I was looking at a slight variation of the Möbius inversion and tried to prove the following direction:
If $$ g(n) = \sum_{\substack{d \in \mathcal{D}\\n | d}}{\mu\left(\frac{d}{n}\right) f(d)}$$ for all $n \in \mathcal{D}$, then $$f(n) = \sum_{\substack{d\in\mathcal{D}\\ n|d}}{g(d)}$$ for all $n \in \mathcal{D}$, with $\mathcal{D}$ being a finite divisor-closed set and $\mu$ the Möbius function.

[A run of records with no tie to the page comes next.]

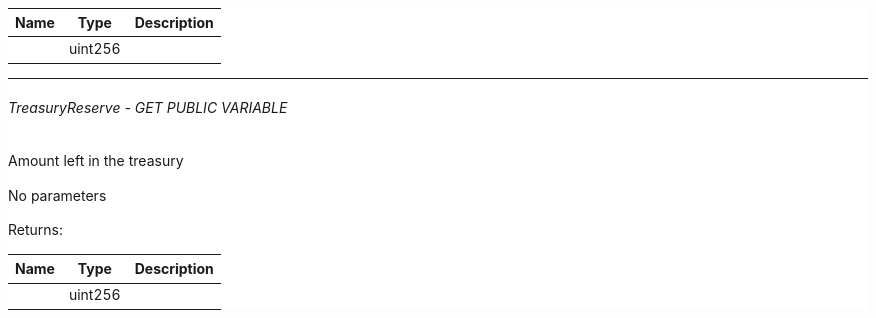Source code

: <table class="table table-sm table-bordered table-striped">

<thead>

<tr>

<th>Name</th>

<th>Type</th>

<th>Description</th>

</tr>

</thead>

<tbody>

<tr>

<td></td>

<td>uint256</td>

<td></td>

</tr>

</tbody>

</table>

* * *

###### TreasuryReserve - GET PUBLIC VARIABLE

Amount left in the treasury

No parameters

Returns:

<table class="table table-sm table-bordered table-striped">

<thead>

<tr>

<th>Name</th>

<th>Type</th>

<th>Description</th>

</tr>

</thead>

<tbody>

<tr>

<td></td>

<td>uint256</td>
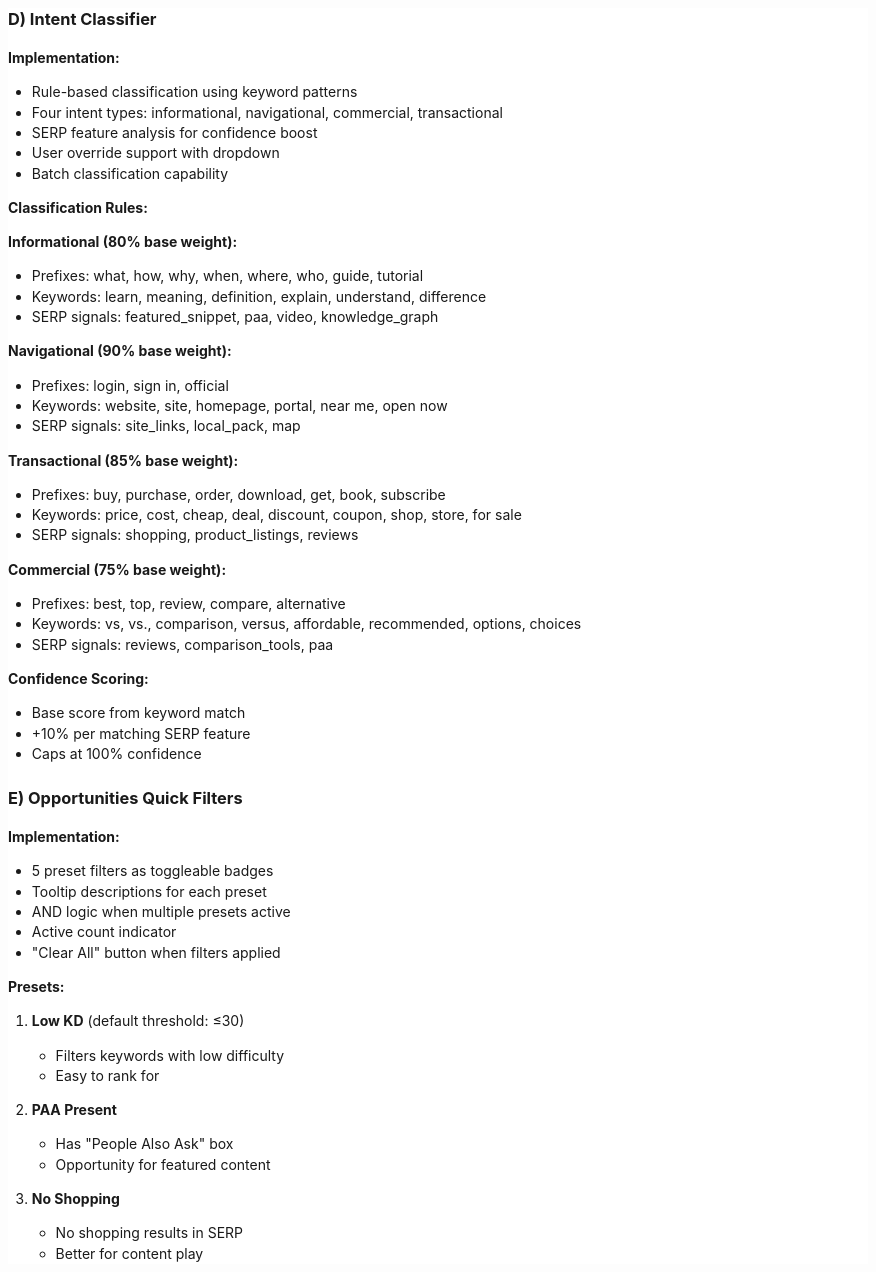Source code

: ### D) Intent Classifier

**Implementation:**
- Rule-based classification using keyword patterns
- Four intent types: informational, navigational, commercial, transactional
- SERP feature analysis for confidence boost
- User override support with dropdown
- Batch classification capability

**Classification Rules:**

**Informational (80% base weight):**
- Prefixes: what, how, why, when, where, who, guide, tutorial
- Keywords: learn, meaning, definition, explain, understand, difference
- SERP signals: featured_snippet, paa, video, knowledge_graph

**Navigational (90% base weight):**
- Prefixes: login, sign in, official
- Keywords: website, site, homepage, portal, near me, open now
- SERP signals: site_links, local_pack, map

**Transactional (85% base weight):**
- Prefixes: buy, purchase, order, download, get, book, subscribe
- Keywords: price, cost, cheap, deal, discount, coupon, shop, store, for sale
- SERP signals: shopping, product_listings, reviews

**Commercial (75% base weight):**
- Prefixes: best, top, review, compare, alternative
- Keywords: vs, vs., comparison, versus, affordable, recommended, options, choices
- SERP signals: reviews, comparison_tools, paa

**Confidence Scoring:**
- Base score from keyword match
- +10% per matching SERP feature
- Caps at 100% confidence

### E) Opportunities Quick Filters

**Implementation:**
- 5 preset filters as toggleable badges
- Tooltip descriptions for each preset
- AND logic when multiple presets active
- Active count indicator
- "Clear All" button when filters applied

**Presets:**

1. **Low KD** (default threshold: ≤30)
   - Filters keywords with low difficulty
   - Easy to rank for

2. **PAA Present**
   - Has "People Also Ask" box
   - Opportunity for featured content

3. **No Shopping**
   - No shopping results in SERP
   - Better for content play
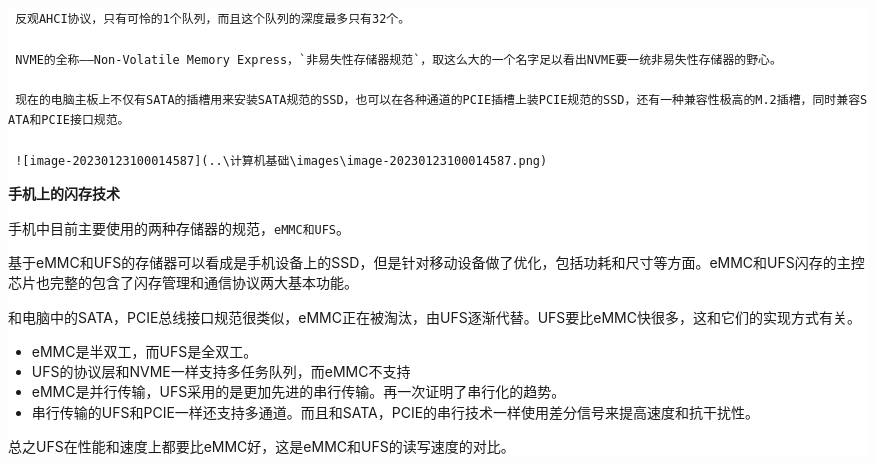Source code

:      反观AHCI协议，只有可怜的1个队列，而且这个队列的深度最多只有32个。
   
     NVME的全称——Non-Volatile Memory Express，`非易失性存储器规范`，取这么大的一个名字足以看出NVME要一统非易失性存储器的野心。
   
     现在的电脑主板上不仅有SATA的插槽用来安装SATA规范的SSD，也可以在各种通道的PCIE插槽上装PCIE规范的SSD，还有一种兼容性极高的M.2插槽，同时兼容SATA和PCIE接口规范。
   
     ![image-20230123100014587](..\计算机基础\images\image-20230123100014587.png)





**手机上的闪存技术**

手机中目前主要使用的两种存储器的规范，`eMMC和UFS`。

基于eMMC和UFS的存储器可以看成是手机设备上的SSD，但是针对移动设备做了优化，包括功耗和尺寸等方面。eMMC和UFS闪存的主控芯片也完整的包含了闪存管理和通信协议两大基本功能。

和电脑中的SATA，PCIE总线接口规范很类似，eMMC正在被淘汰，由UFS逐渐代替。UFS要比eMMC快很多，这和它们的实现方式有关。

- eMMC是半双工，而UFS是全双工。
- UFS的协议层和NVME一样支持多任务队列，而eMMC不支持
- eMMC是并行传输，UFS采用的是更加先进的串行传输。再一次证明了串行化的趋势。
- 串行传输的UFS和PCIE一样还支持多通道。而且和SATA，PCIE的串行技术一样使用差分信号来提高速度和抗干扰性。

总之UFS在性能和速度上都要比eMMC好，这是eMMC和UFS的读写速度的对比。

I started with $$ \sum_{\substack{d\in\mathcal{D}\\n|d}}{g(d)} = \sum_{\substack{d\in\mathcal{D}\\n|d}}{\sum_{\substack{k\in\mathcal{D}\\d|k}}{\mu\left(\frac{k}{d}\right)f(k)}} = \sum_{\substack{d\in\mathcal{D}\\n|d}}{\sum_{dm\in\mathcal{D}}{\mu(m)f(dm)}}$$ Now I tried using $n \cdot l = d$ but seemed to get nowhere. How do I get on and get to the result which I guess looks something like $$ \sum_{nr \in \mathcal{D}}{\sum_{m|r}{f(nr)\mu(m)}}$$
If $S$ is a set of prime powers (of different primes) and $e^S$ the set of integers it generates then
$$\prod_{p^k \in S}(1-p^{-sk}) = \sum_{n \in e^D} \mu(n)n^{-s}, \qquad \qquad \prod_{p^k \in S}\frac{1}{1-p^{-sk}}= \sum_{n \in e^D} n^{-s}$$ $$ \sum_{n=1}^\infty n^{-s}\sum_{d | n,d \in e^S} \mu(d) f(n/d) = \sum_{n=1}^\infty f(n) n^{-s}\prod_{p^k \in S}(1-p^{-sk}) $$ $$\implies \sum_{n=1}^\infty n^{-s}\sum_{k | n,k \in e^S}\sum_{d | k,d \in e^S} \mu(d) f(k/d) = \prod_{p^k \in S}(1-p^{-sk})(\sum_{n=1}^\infty f(n) n^{-s}) \prod_{p^k \in S} \frac{1}{1-p^{-sk}} = \sum_{n=1}^\infty f(n) n^{-s}$$
$$\implies \sum_{k | n,k \in e^S}\sum_{d \in e^S} \mu(d) f(k/d) = f(n)$$